_EXERCISE REQUIREMENTS_
Would you write out each line of the material below exactly, skipping every picture?

_EXERCISE MATERIAL_
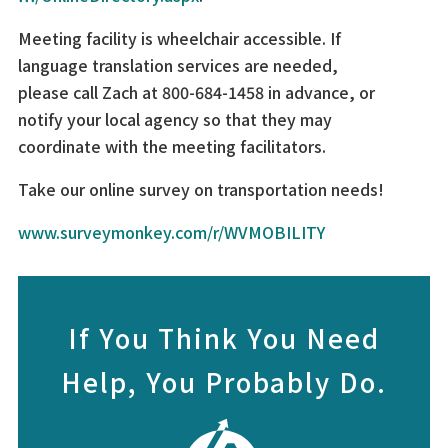
Meeting facility is wheelchair accessible. If
language translation services are needed,
please call Zach at 800-684-1458 in advance, or
notify your local agency so that they may
coordinate with the meeting facilitators.
Take our online survey on transportation needs!
www.surveymonkey.com/r/WVMOBILITY
If You Think You Need
Help, You Probably Do.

_WRITTEN RESPONSE_
Meeting facility is wheelchair accessible. If
language translation services are needed,
please call Zach at 800-684-1458 in advance, or
notify your local agency so that they may
coordinate with the meeting facilitators.
Take our online survey on transportation needs!
www.surveymonkey.com/r/WVMOBILITY
If You Think You Need
Help, You Probably Do.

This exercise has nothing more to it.